Entries taken from a collection
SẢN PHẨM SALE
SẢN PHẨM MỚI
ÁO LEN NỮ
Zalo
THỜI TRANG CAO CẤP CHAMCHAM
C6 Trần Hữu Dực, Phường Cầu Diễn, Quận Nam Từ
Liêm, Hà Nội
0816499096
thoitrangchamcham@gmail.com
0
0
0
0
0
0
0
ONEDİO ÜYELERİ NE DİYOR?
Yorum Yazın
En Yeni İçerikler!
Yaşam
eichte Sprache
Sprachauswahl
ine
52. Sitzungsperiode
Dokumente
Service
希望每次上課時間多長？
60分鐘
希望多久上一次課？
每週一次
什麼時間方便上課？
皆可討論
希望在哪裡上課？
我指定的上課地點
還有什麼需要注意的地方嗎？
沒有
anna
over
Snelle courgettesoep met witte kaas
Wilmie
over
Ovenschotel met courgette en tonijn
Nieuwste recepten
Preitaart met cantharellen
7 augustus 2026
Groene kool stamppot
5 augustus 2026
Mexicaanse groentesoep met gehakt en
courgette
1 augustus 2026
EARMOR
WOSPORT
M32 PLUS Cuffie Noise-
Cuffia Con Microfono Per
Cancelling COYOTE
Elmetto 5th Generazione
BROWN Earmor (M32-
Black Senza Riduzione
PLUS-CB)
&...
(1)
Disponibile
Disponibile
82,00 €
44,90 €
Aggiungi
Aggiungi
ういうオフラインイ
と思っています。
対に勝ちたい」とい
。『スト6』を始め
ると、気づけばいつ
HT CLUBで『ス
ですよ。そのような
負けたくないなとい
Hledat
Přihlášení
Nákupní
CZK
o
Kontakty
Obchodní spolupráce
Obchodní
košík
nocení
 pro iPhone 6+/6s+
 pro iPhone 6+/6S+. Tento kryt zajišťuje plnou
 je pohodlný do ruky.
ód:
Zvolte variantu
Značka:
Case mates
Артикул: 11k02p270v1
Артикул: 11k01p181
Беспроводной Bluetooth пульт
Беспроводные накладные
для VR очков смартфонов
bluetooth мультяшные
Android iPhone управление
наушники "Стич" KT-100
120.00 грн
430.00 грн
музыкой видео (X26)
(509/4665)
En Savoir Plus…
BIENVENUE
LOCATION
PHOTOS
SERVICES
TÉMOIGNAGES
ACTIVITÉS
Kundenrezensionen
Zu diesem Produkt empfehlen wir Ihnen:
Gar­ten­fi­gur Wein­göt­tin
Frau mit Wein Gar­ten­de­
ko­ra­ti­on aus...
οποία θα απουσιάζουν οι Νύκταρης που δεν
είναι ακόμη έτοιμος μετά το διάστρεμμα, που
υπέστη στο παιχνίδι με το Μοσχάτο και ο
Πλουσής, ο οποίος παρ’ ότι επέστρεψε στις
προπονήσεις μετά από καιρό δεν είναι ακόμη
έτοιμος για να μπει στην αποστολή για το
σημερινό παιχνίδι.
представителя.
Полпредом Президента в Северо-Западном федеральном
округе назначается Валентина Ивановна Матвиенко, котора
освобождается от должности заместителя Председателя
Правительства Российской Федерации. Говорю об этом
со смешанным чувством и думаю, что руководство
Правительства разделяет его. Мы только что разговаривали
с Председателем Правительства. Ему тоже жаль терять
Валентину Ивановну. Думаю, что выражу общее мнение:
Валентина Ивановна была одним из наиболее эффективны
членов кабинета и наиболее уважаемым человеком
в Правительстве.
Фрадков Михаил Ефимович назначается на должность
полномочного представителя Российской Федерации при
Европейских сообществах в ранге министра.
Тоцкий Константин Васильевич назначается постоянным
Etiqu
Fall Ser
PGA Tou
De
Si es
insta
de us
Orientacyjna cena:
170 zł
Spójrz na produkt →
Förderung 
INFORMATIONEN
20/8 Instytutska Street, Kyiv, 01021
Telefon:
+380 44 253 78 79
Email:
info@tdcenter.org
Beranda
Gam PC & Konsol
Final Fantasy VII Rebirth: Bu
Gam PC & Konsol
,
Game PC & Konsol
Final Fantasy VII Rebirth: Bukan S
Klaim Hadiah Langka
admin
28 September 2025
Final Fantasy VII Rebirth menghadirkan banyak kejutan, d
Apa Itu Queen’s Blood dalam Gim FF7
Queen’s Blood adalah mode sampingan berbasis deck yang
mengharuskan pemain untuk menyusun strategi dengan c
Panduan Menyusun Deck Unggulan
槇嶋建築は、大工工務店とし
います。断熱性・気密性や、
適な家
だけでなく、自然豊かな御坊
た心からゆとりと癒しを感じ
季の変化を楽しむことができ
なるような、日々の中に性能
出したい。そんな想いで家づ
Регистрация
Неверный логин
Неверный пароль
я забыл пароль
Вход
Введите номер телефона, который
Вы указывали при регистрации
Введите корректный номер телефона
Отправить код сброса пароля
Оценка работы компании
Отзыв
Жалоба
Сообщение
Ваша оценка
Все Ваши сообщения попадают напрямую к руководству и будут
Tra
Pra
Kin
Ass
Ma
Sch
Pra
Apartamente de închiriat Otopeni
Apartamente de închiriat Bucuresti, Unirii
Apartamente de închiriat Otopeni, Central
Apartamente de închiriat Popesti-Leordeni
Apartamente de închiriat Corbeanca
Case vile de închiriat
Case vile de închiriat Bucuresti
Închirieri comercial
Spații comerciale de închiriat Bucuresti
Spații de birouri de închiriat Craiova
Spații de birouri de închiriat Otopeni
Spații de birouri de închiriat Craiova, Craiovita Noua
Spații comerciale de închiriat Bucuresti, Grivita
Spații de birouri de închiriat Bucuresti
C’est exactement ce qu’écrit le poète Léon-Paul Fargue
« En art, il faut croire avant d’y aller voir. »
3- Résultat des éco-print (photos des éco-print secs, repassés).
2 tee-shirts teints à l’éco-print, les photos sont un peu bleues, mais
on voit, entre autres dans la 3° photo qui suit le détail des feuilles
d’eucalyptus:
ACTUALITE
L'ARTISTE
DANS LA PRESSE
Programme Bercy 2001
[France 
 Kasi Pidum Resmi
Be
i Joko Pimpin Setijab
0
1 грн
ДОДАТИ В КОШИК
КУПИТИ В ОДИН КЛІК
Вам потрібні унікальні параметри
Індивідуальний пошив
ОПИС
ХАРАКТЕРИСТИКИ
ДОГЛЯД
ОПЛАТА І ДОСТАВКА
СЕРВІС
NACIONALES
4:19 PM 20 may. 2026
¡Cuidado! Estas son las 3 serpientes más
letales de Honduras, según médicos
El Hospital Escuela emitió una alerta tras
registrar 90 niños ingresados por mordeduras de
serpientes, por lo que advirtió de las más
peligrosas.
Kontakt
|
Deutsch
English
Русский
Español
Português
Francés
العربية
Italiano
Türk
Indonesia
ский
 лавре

### Instructions to follow
From the first line to the last, transcribe the data exactly.

### Output for this task
SẢN PHẨM SALE
SẢN PHẨM MỚI
ÁO LEN NỮ
Zalo
THỜI TRANG CAO CẤP CHAMCHAM
C6 Trần Hữu Dực, Phường Cầu Diễn, Quận Nam Từ
Liêm, Hà Nội
0816499096
thoitrangchamcham@gmail.com
0
0
0
0
0
0
0
ONEDİO ÜYELERİ NE DİYOR?
Yorum Yazın
En Yeni İçerikler!
Yaşam
eichte Sprache
Sprachauswahl
ine
52. Sitzungsperiode
Dokumente
Service
希望每次上課時間多長？
60分鐘
希望多久上一次課？
每週一次
什麼時間方便上課？
皆可討論
希望在哪裡上課？
我指定的上課地點
還有什麼需要注意的地方嗎？
沒有
anna
over
Snelle courgettesoep met witte kaas
Wilmie
over
Ovenschotel met courgette en tonijn
Nieuwste recepten
Preitaart met cantharellen
7 augustus 2026
Groene kool stamppot
5 augustus 2026
Mexicaanse groentesoep met gehakt en
courgette
1 augustus 2026
EARMOR
WOSPORT
M32 PLUS Cuffie Noise-
Cuffia Con Microfono Per
Cancelling COYOTE
Elmetto 5th Generazione
BROWN Earmor (M32-
Black Senza Riduzione
PLUS-CB)
&...
(1)
Disponibile
Disponibile
82,00 €
44,90 €
Aggiungi
Aggiungi
ういうオフラインイ
と思っています。
対に勝ちたい」とい
。『スト6』を始め
ると、気づけばいつ
HT CLUBで『ス
ですよ。そのような
負けたくないなとい
Hledat
Přihlášení
Nákupní
CZK
o
Kontakty
Obchodní spolupráce
Obchodní
košík
nocení
 pro iPhone 6+/6s+
 pro iPhone 6+/6S+. Tento kryt zajišťuje plnou
 je pohodlný do ruky.
ód:
Zvolte variantu
Značka:
Case mates
Артикул: 11k02p270v1
Артикул: 11k01p181
Беспроводной Bluetooth пульт
Беспроводные накладные
для VR очков смартфонов
bluetooth мультяшные
Android iPhone управление
наушники "Стич" KT-100
120.00 грн
430.00 грн
музыкой видео (X26)
(509/4665)
En Savoir Plus…
BIENVENUE
LOCATION
PHOTOS
SERVICES
TÉMOIGNAGES
ACTIVITÉS
Kundenrezensionen
Zu diesem Produkt empfehlen wir Ihnen:
Gar­ten­fi­gur Wein­göt­tin
Frau mit Wein Gar­ten­de­
ko­ra­ti­on aus...
οποία θα απουσιάζουν οι Νύκταρης που δεν
είναι ακόμη έτοιμος μετά το διάστρεμμα, που
υπέστη στο παιχνίδι με το Μοσχάτο και ο
Πλουσής, ο οποίος παρ’ ότι επέστρεψε στις
προπονήσεις μετά από καιρό δεν είναι ακόμη
έτοιμος για να μπει στην αποστολή για το
σημερινό παιχνίδι.
представителя.
Полпредом Президента в Северо-Западном федеральном
округе назначается Валентина Ивановна Матвиенко, котора
освобождается от должности заместителя Председателя
Правительства Российской Федерации. Говорю об этом
со смешанным чувством и думаю, что руководство
Правительства разделяет его. Мы только что разговаривали
с Председателем Правительства. Ему тоже жаль терять
Валентину Ивановну. Думаю, что выражу общее мнение:
Валентина Ивановна была одним из наиболее эффективны
членов кабинета и наиболее уважаемым человеком
в Правительстве.
Фрадков Михаил Ефимович назначается на должность
полномочного представителя Российской Федерации при
Европейских сообществах в ранге министра.
Тоцкий Константин Васильевич назначается постоянным
Etiqu
Fall Ser
PGA Tou
De
Si es
insta
de us
Orientacyjna cena:
170 zł
Spójrz na produkt →
Förderung 
INFORMATIONEN
20/8 Instytutska Street, Kyiv, 01021
Telefon:
+380 44 253 78 79
Email:
info@tdcenter.org
Beranda
Gam PC & Konsol
Final Fantasy VII Rebirth: Bu
Gam PC & Konsol
,
Game PC & Konsol
Final Fantasy VII Rebirth: Bukan S
Klaim Hadiah Langka
admin
28 September 2025
Final Fantasy VII Rebirth menghadirkan banyak kejutan, d
Apa Itu Queen’s Blood dalam Gim FF7
Queen’s Blood adalah mode sampingan berbasis deck yang
mengharuskan pemain untuk menyusun strategi dengan c
Panduan Menyusun Deck Unggulan
槇嶋建築は、大工工務店とし
います。断熱性・気密性や、
適な家
だけでなく、自然豊かな御坊
た心からゆとりと癒しを感じ
季の変化を楽しむことができ
なるような、日々の中に性能
出したい。そんな想いで家づ
Регистрация
Неверный логин
Неверный пароль
я забыл пароль
Вход
Введите номер телефона, который
Вы указывали при регистрации
Введите корректный номер телефона
Отправить код сброса пароля
Оценка работы компании
Отзыв
Жалоба
Сообщение
Ваша оценка
Все Ваши сообщения попадают напрямую к руководству и будут
Tra
Pra
Kin
Ass
Ma
Sch
Pra
Apartamente de închiriat Otopeni
Apartamente de închiriat Bucuresti, Unirii
Apartamente de închiriat Otopeni, Central
Apartamente de închiriat Popesti-Leordeni
Apartamente de închiriat Corbeanca
Case vile de închiriat
Case vile de închiriat Bucuresti
Închirieri comercial
Spații comerciale de închiriat Bucuresti
Spații de birouri de închiriat Craiova
Spații de birouri de închiriat Otopeni
Spații de birouri de închiriat Craiova, Craiovita Noua
Spații comerciale de închiriat Bucuresti, Grivita
Spații de birouri de închiriat Bucuresti
C’est exactement ce qu’écrit le poète Léon-Paul Fargue
« En art, il faut croire avant d’y aller voir. »
3- Résultat des éco-print (photos des éco-print secs, repassés).
2 tee-shirts teints à l’éco-print, les photos sont un peu bleues, mais
on voit, entre autres dans la 3° photo qui suit le détail des feuilles
d’eucalyptus:
ACTUALITE
L'ARTISTE
DANS LA PRESSE
Programme Bercy 2001
[France 
 Kasi Pidum Resmi
Be
i Joko Pimpin Setijab
0
1 грн
ДОДАТИ В КОШИК
КУПИТИ В ОДИН КЛІК
Вам потрібні унікальні параметри
Індивідуальний пошив
ОПИС
ХАРАКТЕРИСТИКИ
ДОГЛЯД
ОПЛАТА І ДОСТАВКА
СЕРВІС
NACIONALES
4:19 PM 20 may. 2026
¡Cuidado! Estas son las 3 serpientes más
letales de Honduras, según médicos
El Hospital Escuela emitió una alerta tras
registrar 90 niños ingresados por mordeduras de
serpientes, por lo que advirtió de las más
peligrosas.
Kontakt
|
Deutsch
English
Русский
Español
Português
Francés
العربية
Italiano
Türk
Indonesia
ский
 лавре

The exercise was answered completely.